# A few questions on space marine power armor



## Cadian81st (Dec 24, 2006)

This is more of a fluff question, not a gaming one; just a heads up.

I am writing a space marine fic, and I need to know a few things about the various marks of armor.

1: The beaky helmets are Mark six right?

2: What mark uses the studded shoulderpads?

3: What improvments were made with the mark 8 design? Is it just the throat protector?


----------



## Jacobite (Jan 26, 2007)

Hey man, good to see more people writing, look forward to reading it. I thinking about the very same thing the other day. Went on the net and found that Wiki has got a fair amount on it. So instead of just reguritating the infomation and making me look very smug and smart I'll give you the link... when I can find it.

Ok here it is:

http://en.wikipedia.org/wiki/Equipment_of_the_Imperium_(Warhammer_40,000)

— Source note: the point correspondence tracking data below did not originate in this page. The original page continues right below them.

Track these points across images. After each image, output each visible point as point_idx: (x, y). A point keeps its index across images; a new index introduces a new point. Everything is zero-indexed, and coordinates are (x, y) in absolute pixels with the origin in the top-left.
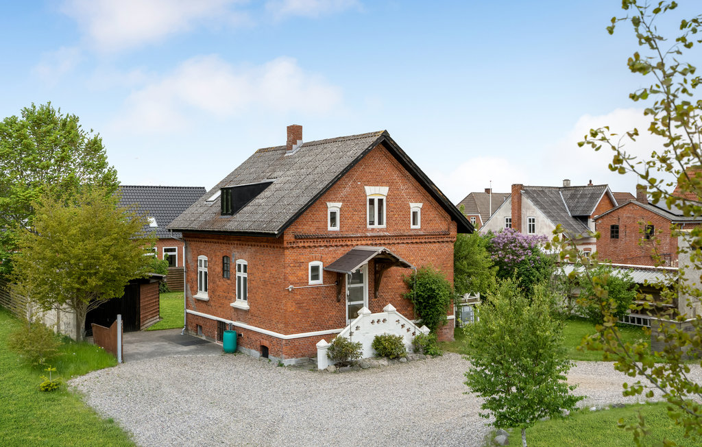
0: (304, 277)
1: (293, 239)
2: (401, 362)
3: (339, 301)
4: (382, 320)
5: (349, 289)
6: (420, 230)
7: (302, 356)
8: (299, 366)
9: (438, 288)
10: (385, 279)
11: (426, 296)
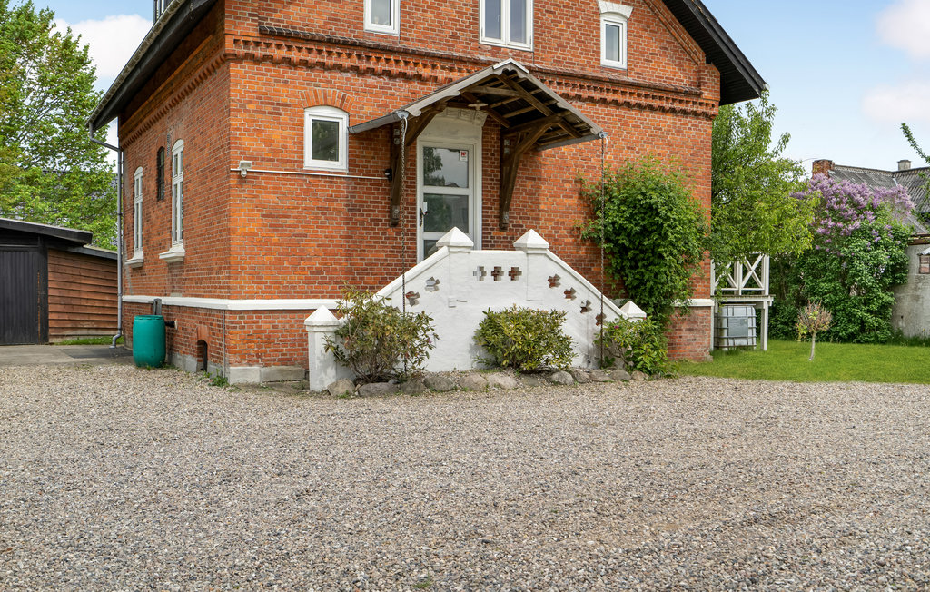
0: (290, 144)
1: (253, 34)
2: (556, 384)
3: (395, 224)
4: (506, 269)
5: (427, 197)
6: (627, 72)
7: (284, 362)
8: (270, 385)
9: (666, 204)
10: (529, 184)
11: (638, 228)
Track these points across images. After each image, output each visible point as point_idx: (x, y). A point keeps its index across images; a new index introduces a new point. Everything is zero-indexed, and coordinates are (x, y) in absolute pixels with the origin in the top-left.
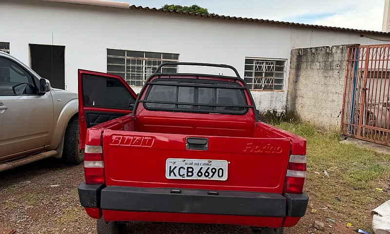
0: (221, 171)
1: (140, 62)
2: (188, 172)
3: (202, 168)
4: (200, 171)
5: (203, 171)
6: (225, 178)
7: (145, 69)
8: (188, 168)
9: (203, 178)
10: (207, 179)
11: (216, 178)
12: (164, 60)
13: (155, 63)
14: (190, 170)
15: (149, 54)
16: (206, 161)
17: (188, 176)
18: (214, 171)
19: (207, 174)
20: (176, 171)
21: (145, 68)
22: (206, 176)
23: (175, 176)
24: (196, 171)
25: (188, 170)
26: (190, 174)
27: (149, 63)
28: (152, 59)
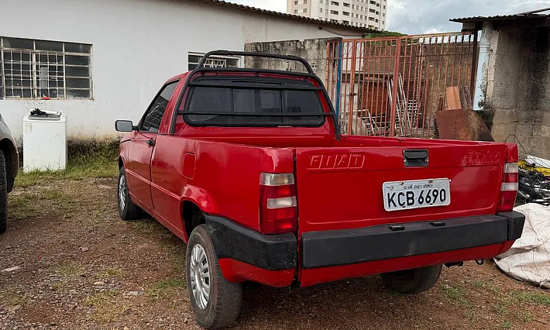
0: (443, 192)
1: (27, 57)
2: (408, 199)
3: (423, 191)
4: (421, 197)
5: (424, 196)
6: (447, 202)
7: (37, 68)
8: (408, 193)
9: (425, 205)
10: (429, 205)
11: (438, 203)
12: (67, 53)
13: (52, 59)
14: (410, 196)
15: (42, 44)
16: (426, 181)
17: (409, 204)
18: (435, 193)
19: (428, 199)
20: (395, 199)
21: (37, 66)
22: (428, 202)
23: (395, 206)
24: (416, 197)
25: (407, 196)
26: (411, 201)
27: (43, 58)
28: (48, 53)
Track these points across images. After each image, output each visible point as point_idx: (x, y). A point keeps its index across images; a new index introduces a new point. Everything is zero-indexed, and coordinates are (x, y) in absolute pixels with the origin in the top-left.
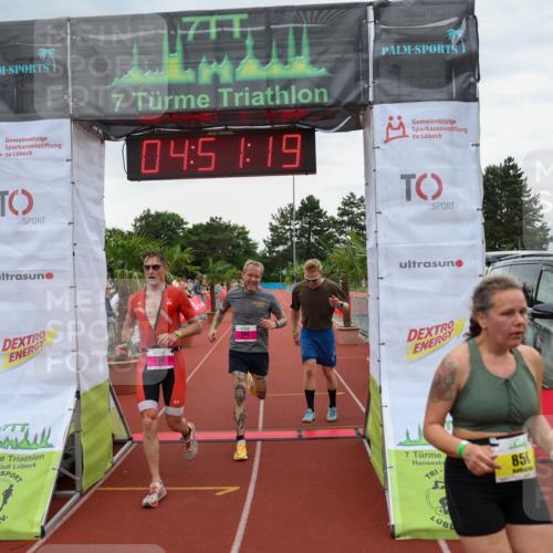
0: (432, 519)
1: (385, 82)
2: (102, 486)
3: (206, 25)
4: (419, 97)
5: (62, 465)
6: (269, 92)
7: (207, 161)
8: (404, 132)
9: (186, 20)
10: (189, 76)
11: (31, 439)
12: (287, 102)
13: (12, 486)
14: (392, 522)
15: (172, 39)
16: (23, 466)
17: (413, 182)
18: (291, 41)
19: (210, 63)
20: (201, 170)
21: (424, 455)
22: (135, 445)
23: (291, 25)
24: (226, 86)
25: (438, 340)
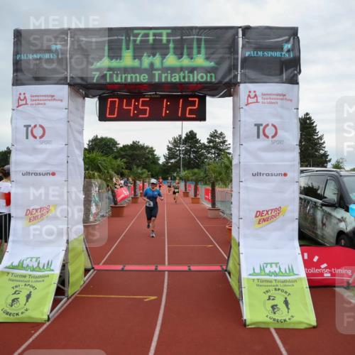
0: (267, 316)
1: (248, 72)
2: (79, 294)
3: (147, 35)
4: (266, 81)
5: (58, 282)
6: (182, 74)
7: (144, 112)
8: (257, 100)
9: (136, 32)
10: (136, 63)
11: (41, 266)
12: (191, 80)
13: (31, 292)
15: (128, 42)
16: (37, 281)
18: (195, 46)
19: (149, 56)
20: (141, 116)
21: (262, 281)
22: (96, 271)
23: (195, 37)
24: (157, 70)
25: (272, 217)
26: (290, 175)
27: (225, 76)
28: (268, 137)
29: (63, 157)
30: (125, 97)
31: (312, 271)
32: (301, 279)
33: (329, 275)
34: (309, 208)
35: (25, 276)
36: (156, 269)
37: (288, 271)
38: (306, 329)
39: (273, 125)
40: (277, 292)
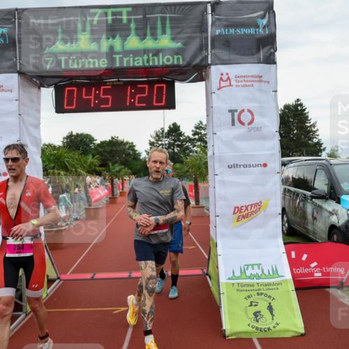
0: (249, 325)
1: (219, 52)
3: (106, 14)
4: (239, 61)
6: (146, 57)
7: (106, 101)
8: (230, 83)
9: (92, 11)
10: (94, 47)
12: (156, 64)
14: (224, 328)
15: (84, 23)
17: (236, 114)
18: (159, 25)
19: (108, 38)
20: (102, 106)
21: (244, 285)
22: (62, 282)
24: (118, 53)
25: (252, 213)
26: (270, 165)
28: (243, 124)
30: (84, 85)
31: (301, 270)
32: (286, 281)
33: (320, 274)
34: (298, 201)
37: (271, 273)
38: (293, 337)
39: (249, 111)
40: (260, 297)
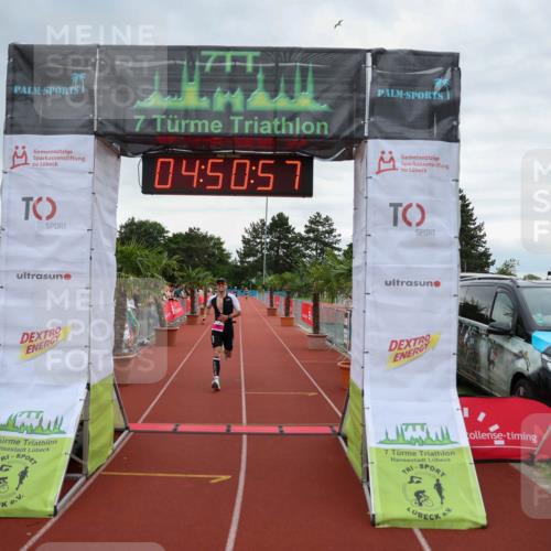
0: (409, 509)
1: (380, 120)
2: (105, 470)
3: (222, 59)
5: (73, 452)
6: (276, 122)
7: (215, 181)
8: (394, 166)
9: (204, 53)
10: (204, 103)
11: (45, 427)
12: (291, 132)
13: (27, 468)
14: (373, 512)
15: (191, 69)
16: (37, 450)
17: (400, 210)
18: (298, 78)
19: (225, 93)
20: (209, 187)
21: (401, 453)
22: (131, 434)
23: (298, 64)
24: (237, 114)
25: (416, 351)
26: (444, 284)
27: (343, 128)
28: (409, 224)
29: (84, 250)
30: (185, 156)
31: (476, 436)
32: (461, 450)
33: (502, 442)
34: (467, 336)
35: (18, 442)
36: (228, 430)
37: (440, 438)
39: (418, 206)
40: (424, 470)
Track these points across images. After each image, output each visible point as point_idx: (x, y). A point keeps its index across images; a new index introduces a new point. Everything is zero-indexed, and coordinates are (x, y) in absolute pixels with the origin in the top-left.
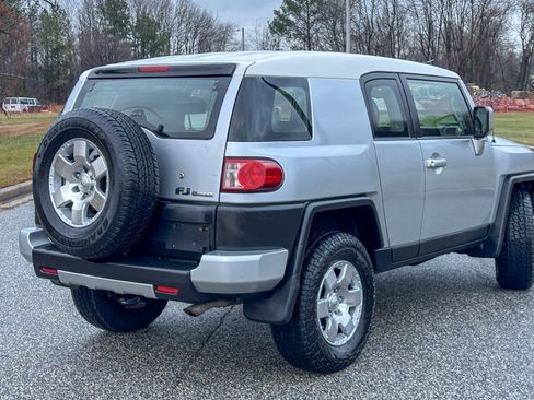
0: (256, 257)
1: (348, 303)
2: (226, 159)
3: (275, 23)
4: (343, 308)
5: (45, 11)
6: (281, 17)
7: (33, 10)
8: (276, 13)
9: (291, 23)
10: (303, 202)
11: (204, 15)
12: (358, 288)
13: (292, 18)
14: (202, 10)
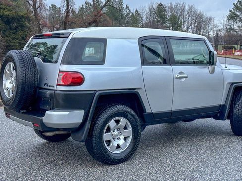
0: (67, 113)
1: (124, 136)
2: (60, 72)
3: (229, 16)
4: (122, 137)
5: (133, 14)
6: (232, 13)
7: (128, 14)
8: (230, 11)
9: (237, 16)
10: (95, 91)
11: (200, 13)
12: (130, 129)
13: (237, 13)
14: (199, 11)
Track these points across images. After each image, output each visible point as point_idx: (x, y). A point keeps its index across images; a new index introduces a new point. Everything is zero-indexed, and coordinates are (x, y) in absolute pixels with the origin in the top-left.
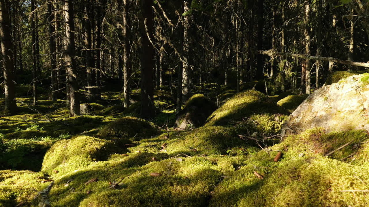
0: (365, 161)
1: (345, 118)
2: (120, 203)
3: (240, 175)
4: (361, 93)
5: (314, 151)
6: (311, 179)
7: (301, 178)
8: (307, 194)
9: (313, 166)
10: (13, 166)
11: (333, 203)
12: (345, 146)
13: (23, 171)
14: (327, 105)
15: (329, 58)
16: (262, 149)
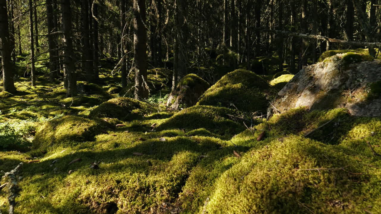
0: (343, 140)
1: (327, 97)
2: (97, 182)
3: (220, 154)
4: (344, 72)
5: (297, 130)
6: (281, 157)
7: (271, 156)
8: (274, 173)
9: (284, 145)
10: (4, 147)
11: (297, 181)
12: (325, 125)
13: (11, 152)
14: (312, 84)
15: (317, 36)
16: (247, 128)
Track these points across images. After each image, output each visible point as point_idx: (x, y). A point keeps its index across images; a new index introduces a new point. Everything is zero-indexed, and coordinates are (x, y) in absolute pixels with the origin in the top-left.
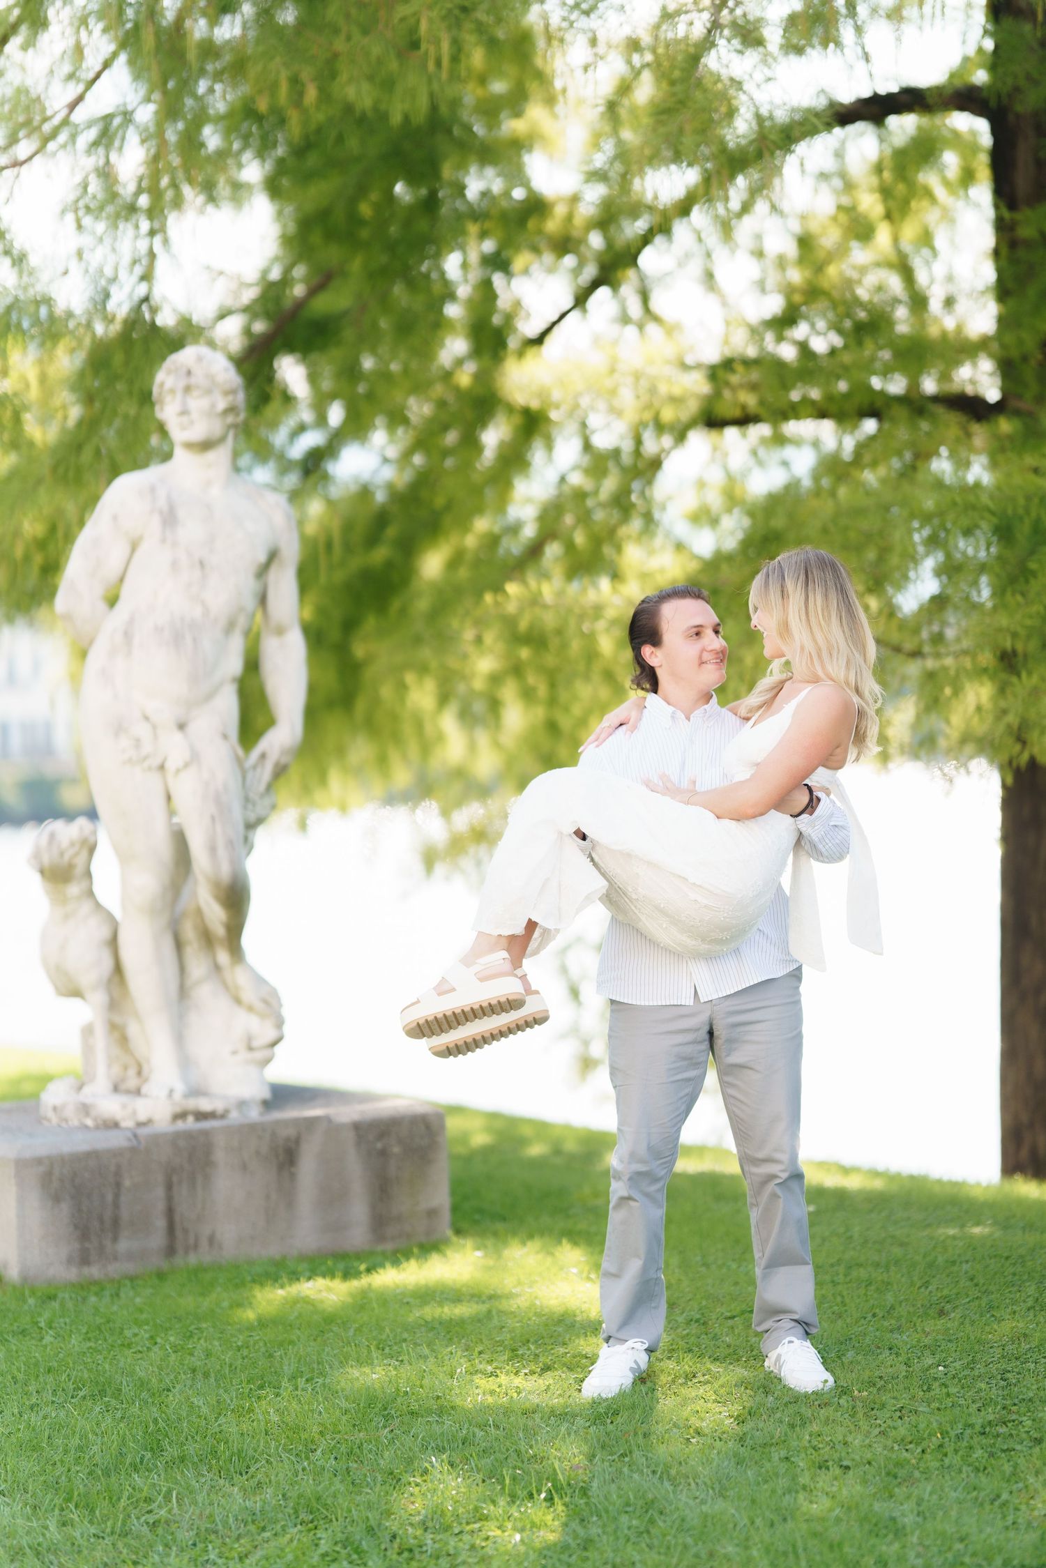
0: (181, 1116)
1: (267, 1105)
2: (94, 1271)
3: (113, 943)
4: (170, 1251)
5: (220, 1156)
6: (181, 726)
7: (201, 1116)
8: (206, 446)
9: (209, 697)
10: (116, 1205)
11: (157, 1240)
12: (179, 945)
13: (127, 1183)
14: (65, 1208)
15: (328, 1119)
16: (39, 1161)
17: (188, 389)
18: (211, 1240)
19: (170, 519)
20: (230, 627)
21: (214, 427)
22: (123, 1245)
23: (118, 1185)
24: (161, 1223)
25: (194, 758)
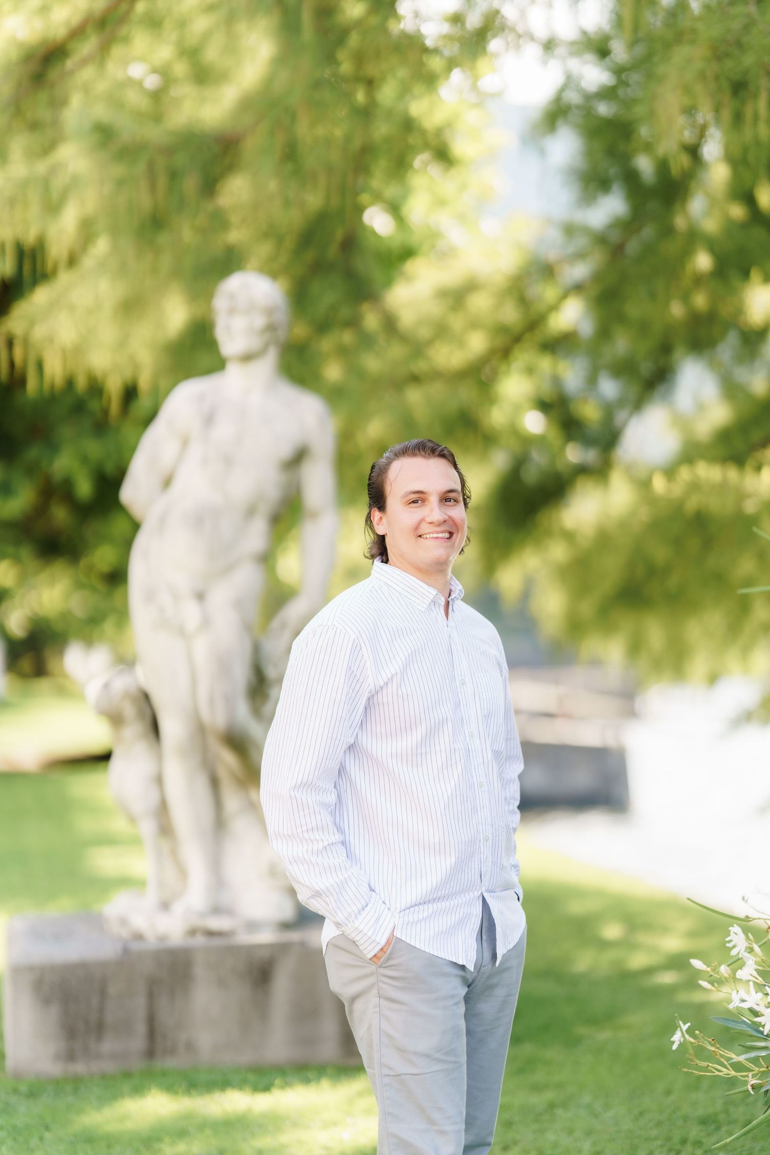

Also, here is one on weapons.

http://en.wikipedia.org/wiki/Weapons_of_the_Imperium_(Warhammer_40,000)

And another I just found on Vechiles, this one isn't as good as it is quiet breif but does cover some older stuff.

http://en.wikipedia.org/wiki/Vehicles_of_the_Imperium_(Warhammer_40,000)

Most of it isn't bad actually, I should add it to the links section. Wiki can be a bit suspect at times but all these seem genuine.

Hope that helps. Good luck with your writing.


----------



## Cadian81st (Dec 24, 2006)

All right! Thanks man, that helps a ton.


----------



## Jacobite (Jan 26, 2007)

No problem, I know from experiance how hard it is to find out things like that.


----------



## Anphicar (Dec 31, 2006)

Mark 5 and mark6 both have studded pads, but mark five also has studded helmets and greaves. mark 6 have the beakies.

Mark 8 armor has a larger neck protector, a superior vox system, and a better movement with the synthetic muscles.


----------



## Galahad (Dec 21, 2006)

As I understand it, the studded shoulders originated in the old heresy armor, but remained popular trough the centuries in a more symbolic manner. 

Often times a marine's armor will be passed down or parted out, especially if he had something of a reputation. So these days it's not uncommon to see studded shoulders on even the newer Mk7 and Mk8 armors, either as a piece of an ancient suit that was passed down, or simply as a symbol of someone's status as a veteran.

In other words, studded shoulder pads go on whomever you want ;-)
Left side only, though.


----------



## Cadian81st (Dec 24, 2006)

Yeah, I was gonna put a studded pad on my company commander's armor, as in my story, he's one of the original marines who split off from their host chapter and founded the current one.


----------



## Israfil (Jul 6, 2008)

http://wh40k.lexicanum.com/wiki/Power_armour heres a list of all the marine armours (cept terminators)


----------